The Flint courts somewhat blasé attitude toward speech suppression by public universities is revealed in two sections of its opinion. Dismissing Buckley’s relevance because the Flint case is—but of course—a “student government at a “university,” the court wrote, “The ubiquity with which political government is present to control facets of our lives is not—thank Heavens!—replicated by student government in student lives. The University uses [the student government] primarily as an educational tool.” And later, opining further on the educational benefits of student government, the court continued, “Students are forced to campaign personally, wearing out their sho-leather [sic] rather than wearing out their parent’s—or an activist organization’s—pocketbook.”

Parents may or may not be contributing to their sons’ and daughters’ student government campaigns.
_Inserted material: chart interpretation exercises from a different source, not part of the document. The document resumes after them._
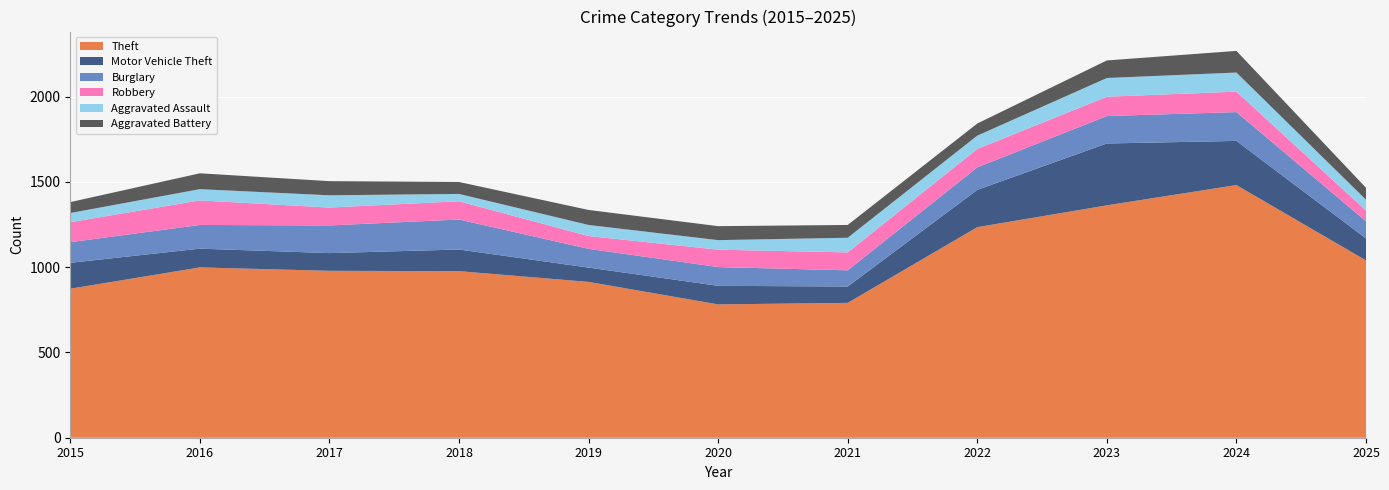

Reading left to right, transcribe all the data shown in this chart.

Theft: 2015=874	2016=999	2017=979	2018=977	2019=914	2020=782	2021=791	2022=1235	2023=1363	2024=1482	2025=1040
Motor Vehicle Theft: 2015=152	2016=110	2017=104	2018=127	2019=84	2020=109	2021=96	2022=219	2023=363	2024=259	2025=129
Burglary: 2015=121	2016=139	2017=162	2018=176	2019=110	2020=110	2021=95	2022=132	2023=161	2024=169	2025=101
Robbery: 2015=117	2016=144	2017=105	2018=107	2019=75	2020=102	2021=105	2022=108	2023=113	2024=120	2025=63
Aggravated Assault: 2015=54	2016=66	2017=72	2018=43	2019=65	2020=56	2021=86	2022=78	2023=110	2024=112	2025=63
Aggravated Battery: 2015=64	2016=93	2017=83	2018=70	2019=88	2020=82	2021=75	2022=71	2023=103	2024=127	2025=70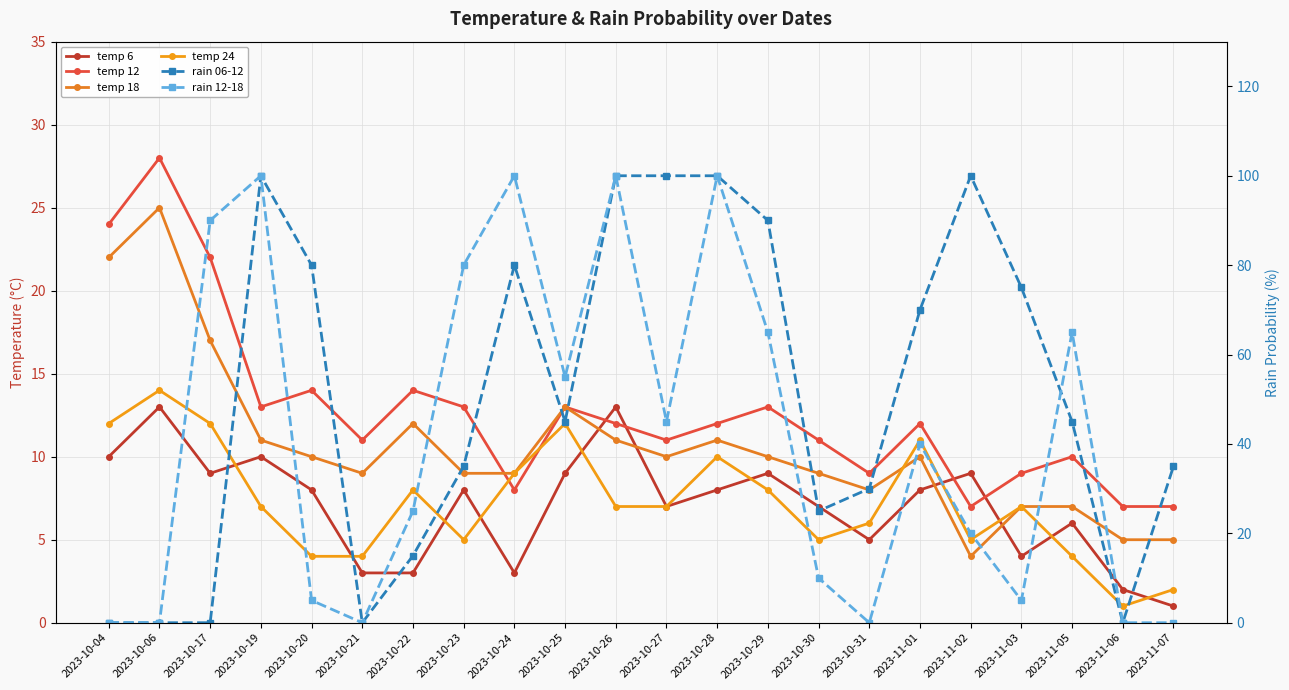

Is it true that temp 6 equals 9 at 2023-11-02?

True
But the fact that, apropos of nothing, the Flint court decided to mention that as an educational benefit taps into the greater view underlying the opinion—that university students aren’t yet adults and are relying on their parents and the university to continue to guide them. According to this view, university students are living in a large learning laboratory run by the university, and the university, despite being a public institution, can suppress its students’ speech in any number of contexts in order to “educate” them. (Mr. Flint made the valid point that the speech limitations actually teach students “that the First Amendment doesn’t protect political speech” and “how not to conduct elections in a free society.”)

As the Supreme Court has declined to review it, the Flint decision will remain good law in the Ninth Circuit. One can only hope that the Ninth Circuit will limit Flints reach, and avoid expanding it to other activities and groups operating on university campuses, such as student newspapers. Most importantly, one can only hope it will rid itself of the underlying notion evident in the opinion—that university students deserve fewer rights than other adults.